*Request*.
Those lines of the data that hold the word "bregst" are to be copied out.

[Stored data entries]
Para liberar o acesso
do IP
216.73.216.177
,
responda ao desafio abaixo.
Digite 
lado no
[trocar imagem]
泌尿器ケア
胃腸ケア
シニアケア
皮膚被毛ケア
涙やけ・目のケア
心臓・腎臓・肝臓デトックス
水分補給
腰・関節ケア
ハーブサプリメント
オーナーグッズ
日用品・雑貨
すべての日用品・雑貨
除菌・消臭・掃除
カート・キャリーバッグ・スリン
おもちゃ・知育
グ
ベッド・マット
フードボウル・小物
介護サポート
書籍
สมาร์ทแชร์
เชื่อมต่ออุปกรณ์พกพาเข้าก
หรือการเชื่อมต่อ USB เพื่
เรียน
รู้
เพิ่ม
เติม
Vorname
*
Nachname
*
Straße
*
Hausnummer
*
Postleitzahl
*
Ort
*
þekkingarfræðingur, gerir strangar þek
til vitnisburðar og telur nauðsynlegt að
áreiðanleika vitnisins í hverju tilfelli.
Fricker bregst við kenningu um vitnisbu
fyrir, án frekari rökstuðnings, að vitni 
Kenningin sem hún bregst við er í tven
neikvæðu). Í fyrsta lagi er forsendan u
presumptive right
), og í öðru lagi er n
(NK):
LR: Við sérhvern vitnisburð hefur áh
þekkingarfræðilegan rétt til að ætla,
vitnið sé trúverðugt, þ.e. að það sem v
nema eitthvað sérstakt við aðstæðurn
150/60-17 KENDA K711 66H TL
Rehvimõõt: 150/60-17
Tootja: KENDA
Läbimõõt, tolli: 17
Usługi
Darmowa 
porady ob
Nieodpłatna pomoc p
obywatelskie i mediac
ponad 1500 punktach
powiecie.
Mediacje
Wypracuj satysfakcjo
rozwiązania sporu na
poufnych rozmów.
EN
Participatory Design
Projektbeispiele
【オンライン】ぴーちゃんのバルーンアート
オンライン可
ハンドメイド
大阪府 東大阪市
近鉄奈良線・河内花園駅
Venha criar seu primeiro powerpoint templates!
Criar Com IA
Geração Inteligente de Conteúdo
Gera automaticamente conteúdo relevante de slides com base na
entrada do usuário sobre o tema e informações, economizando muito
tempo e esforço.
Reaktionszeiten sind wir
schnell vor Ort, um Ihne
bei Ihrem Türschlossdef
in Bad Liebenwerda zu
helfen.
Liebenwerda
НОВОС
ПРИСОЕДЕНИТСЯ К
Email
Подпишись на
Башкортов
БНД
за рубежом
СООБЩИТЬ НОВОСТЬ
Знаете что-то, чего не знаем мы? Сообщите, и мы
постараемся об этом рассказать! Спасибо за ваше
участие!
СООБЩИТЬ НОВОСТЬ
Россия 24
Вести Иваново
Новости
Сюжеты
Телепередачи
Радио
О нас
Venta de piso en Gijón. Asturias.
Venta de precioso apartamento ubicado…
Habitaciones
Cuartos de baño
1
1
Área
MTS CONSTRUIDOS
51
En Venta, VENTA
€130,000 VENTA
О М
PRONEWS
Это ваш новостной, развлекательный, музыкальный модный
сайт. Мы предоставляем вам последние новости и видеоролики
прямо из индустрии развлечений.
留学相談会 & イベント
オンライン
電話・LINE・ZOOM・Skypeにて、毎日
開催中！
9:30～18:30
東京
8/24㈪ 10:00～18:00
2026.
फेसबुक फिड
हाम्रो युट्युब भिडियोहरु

*Result of this task*.
Fricker bregst við kenningu um vitnisbu
Kenningin sem hún bregst við er í tven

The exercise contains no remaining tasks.